Seçim günü baş ta AGİT  olmak üzere ulusal ve ulusal arası bir çok gözlem yapan kurum ve kuruluş seçim güvenliği ve güvenirliğini ortadan kaldıran ve açıkça işlenen bir çok ihlali belgelemesine karşın YSK nın hiçbir itirazı kabul etmeyerek C başkanının değimiyle maçı 1-0 kapatması, Atı alanın Üsküdar’ı geçmesi, eşeğin Niğde’ye sürülmesi, referandum üzerindeki şaibelerin unutulmazları olarak hafızalarımızdaki yerini uzun süre kuruyacak gibi görünüyor.

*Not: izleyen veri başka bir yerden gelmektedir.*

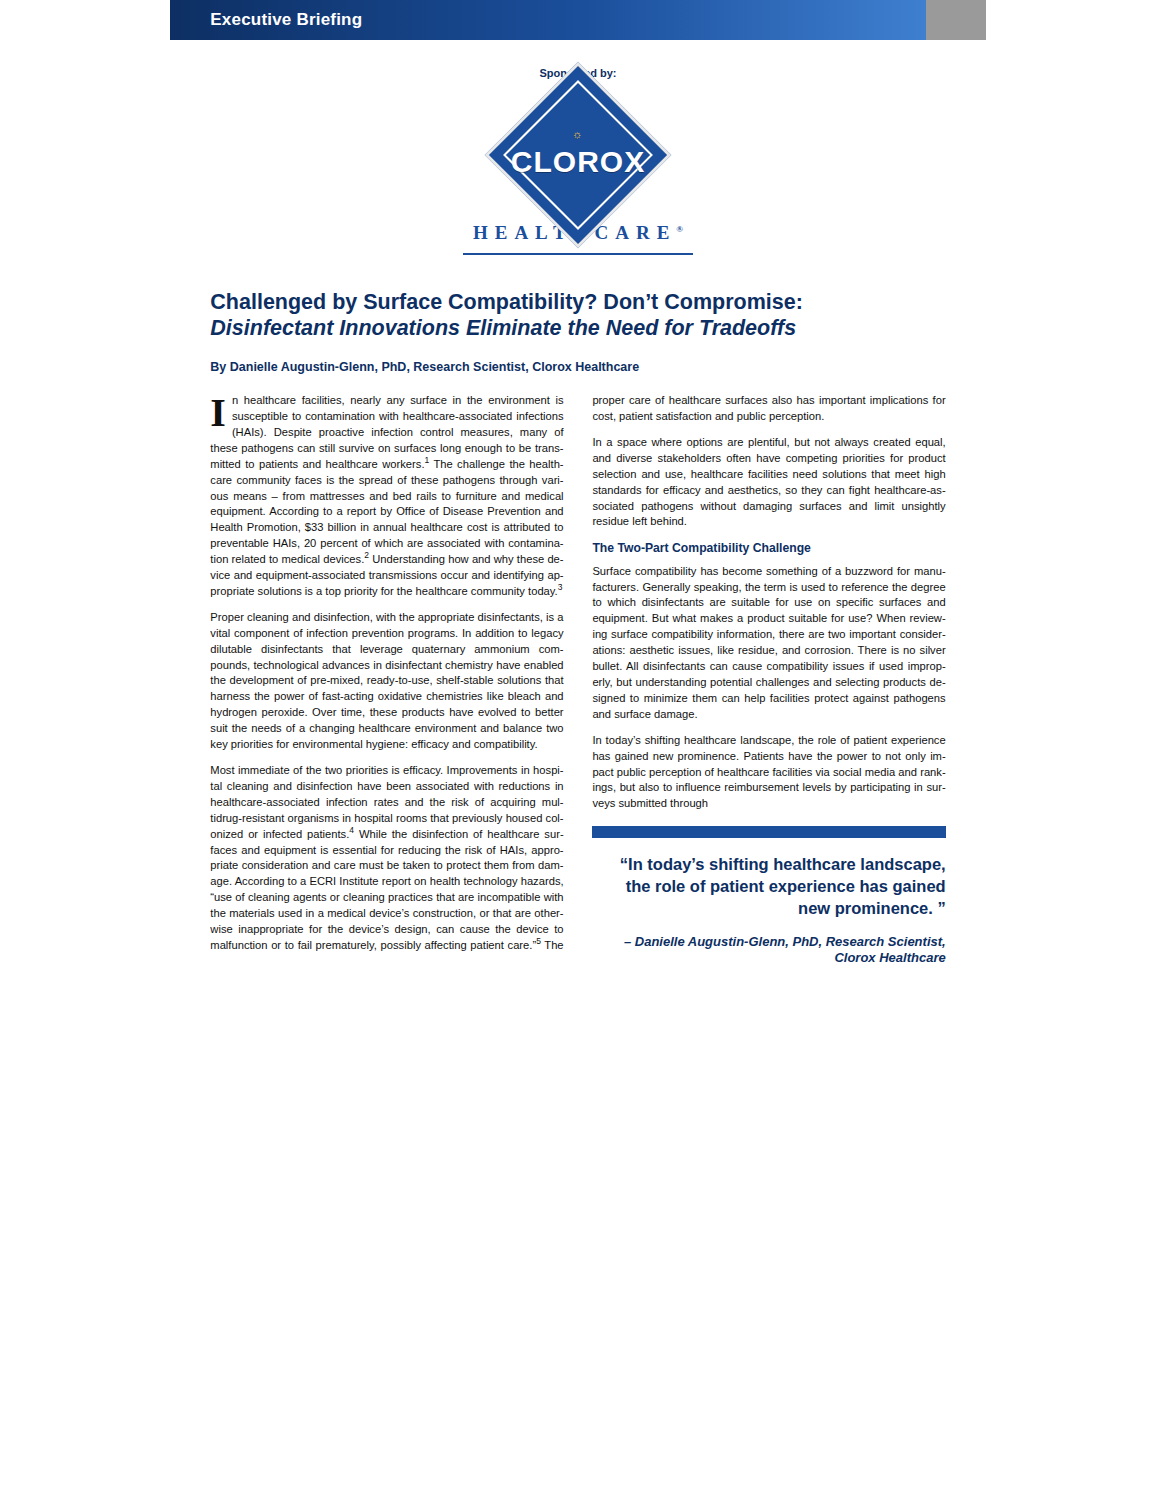Executive Briefing
Sponsored by:
☼CLOROX
HEALTHCARE®
Challenged by Surface Compatibility? Don’t Compromise: Disinfectant Innovations Eliminate the Need for Tradeoffs
By Danielle Augustin-Glenn, PhD, Research Scientist, Clorox Healthcare
In healthcare facilities, nearly any surface in the environment is susceptible to contamination with healthcare-associated infections (HAIs). Despite proactive infection control measures, many of these pathogens can still survive on surfaces long enough to be transmitted to patients and healthcare workers.1 The challenge the healthcare community faces is the spread of these pathogens through various means – from mattresses and bed rails to furniture and medical equipment. According to a report by Office of Disease Prevention and Health Promotion, $33 billion in annual healthcare cost is attributed to preventable HAIs, 20 percent of which are associated with contamination related to medical devices.2 Understanding how and why these device and equipment-associated transmissions occur and identifying appropriate solutions is a top priority for the healthcare community today.3
Proper cleaning and disinfection, with the appropriate disinfectants, is a vital component of infection prevention programs. In addition to legacy dilutable disinfectants that leverage quaternary ammonium compounds, technological advances in disinfectant chemistry have enabled the development of pre-mixed, ready-to-use, shelf-stable solutions that harness the power of fast-acting oxidative chemistries like bleach and hydrogen peroxide. Over time, these products have evolved to better suit the needs of a changing healthcare environment and balance two key priorities for environmental hygiene: efficacy and compatibility.
Most immediate of the two priorities is efficacy. Improvements in hospital cleaning and disinfection have been associated with reductions in healthcare-associated infection rates and the risk of acquiring multidrug-resistant organisms in hospital rooms that previously housed colonized or infected patients.4 While the disinfection of healthcare surfaces and equipment is essential for reducing the risk of HAIs, appropriate consideration and care must be taken to protect them from damage. According to a ECRI Institute report on health technology hazards, “use of cleaning agents or cleaning practices that are incompatible with the materials used in a medical device’s construction, or that are otherwise inappropriate for the device’s design, can cause the device to malfunction or to fail prematurely, possibly affecting patient care.”5 The proper care of healthcare surfaces also has important implications for cost, patient satisfaction and public perception.
In a space where options are plentiful, but not always created equal, and diverse stakeholders often have competing priorities for product selection and use, healthcare facilities need solutions that meet high standards for efficacy and aesthetics, so they can fight healthcare-associated pathogens without damaging surfaces and limit unsightly residue left behind.
The Two-Part Compatibility Challenge
Surface compatibility has become something of a buzzword for manufacturers. Generally speaking, the term is used to reference the degree to which disinfectants are suitable for use on specific surfaces and equipment. But what makes a product suitable for use? When reviewing surface compatibility information, there are two important considerations: aesthetic issues, like residue, and corrosion. There is no silver bullet. All disinfectants can cause compatibility issues if used improperly, but understanding potential challenges and selecting products designed to minimize them can help facilities protect against pathogens and surface damage.
In today’s shifting healthcare landscape, the role of patient experience has gained new prominence. Patients have the power to not only impact public perception of healthcare facilities via social media and rankings, but also to influence reimbursement levels by participating in surveys submitted through
“In today’s shifting healthcare landscape, the role of patient experience has gained new prominence. ”
– Danielle Augustin-Glenn, PhD, Research Scientist,
Clorox Healthcare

Adı Halk oylaması olan ancak halkın serbest ve demokratik iradesiyle ilgisi son derece sınırlı olan ve oldubittiyle halkın önüne sürülen referandumun önemli bir tartışma konusu da Kürt Oyları oldu. Her iki cenah açısından bu tartışma vicdan sınırlarını zorlamaktadır. Başından beri Kürt düşmanlığı üzerinden formatlanan referandumun sonucu itibariyle Kürde karşı sopaya dönüştürülmesi mide bulandırmaktadır. Başta eş başkanlar ı olmak üzere on dürt Milet vekiliyle birlikte binlerce yöneticisinin tutuklandığı, doksana yakın belediyesine el konulduğu, sokağın ve medyanın tamamen kapatıldığı, bunca baskıya rağmen nerede ise oylarının tamamını HAYIR a yönlendirebilme başarısını gösterebilen HDP başarısının görülmek istenmemesi etik analizlerle ilgisi bulunmamaktadır. Kür’dün nefes almasına tahammüllü olmayan ulu solcuların Kürtler EVET çıkarttırdı söylemi ne kadar anlamsız ve temelsiz ise, AKP tarafından dilendirilen HDP nin Oyları AKP ye döndü iddiası da o kadar anlamsızdır. HDP nin oyları azalmadı mı? Bir miktar azalmış olabilir. Çünkü Sur, Nusaybin, Cizre, Şırnak ve bir yerleşim alanından güç etmek durumunda kalan on binlerce KÜRD ün oy kullanamadığını referandumu halkın önüne koyanlar da bilir. Kürtler EVET demediler mi?  Elbette Evet diyenleri de oldu. Hangi Kürtler: Cennetten Tapu alan dan tutun İhale alan Kürt’lere ,Baskılanmış korkutulmuş Kürtlerden alın silahlandırılmış koruculara kadar olan  Kürtler dün olduğu gibi bugün belki yarında güç nerede ise oraya oy vermeye devam edeceklerdir. Bunlar kendilerini kandırdıkları kadar, iş birliği yaptıkları güç ve iktidarı da kandırmaya devam edecekler. Bu sosyoloji benzeri seçmen ülkenin her tarafında bulmak mümkündür. Bu sosyoloji Adıyaman, Elazığ, Malatya Muş, Bitlis, Diyarbakır ‘da olduğu gibi Çorum, Yozgat, Ankara, Sakarya, Rize, Samsun ve Trabzon da da buluna bilir. Ne Zaman’a kadar?   Evrensel demokrasi ve hukuk bilinç ve kültürü yerleşinceye kadar. Ortadoğu da bu biraz zor tabi!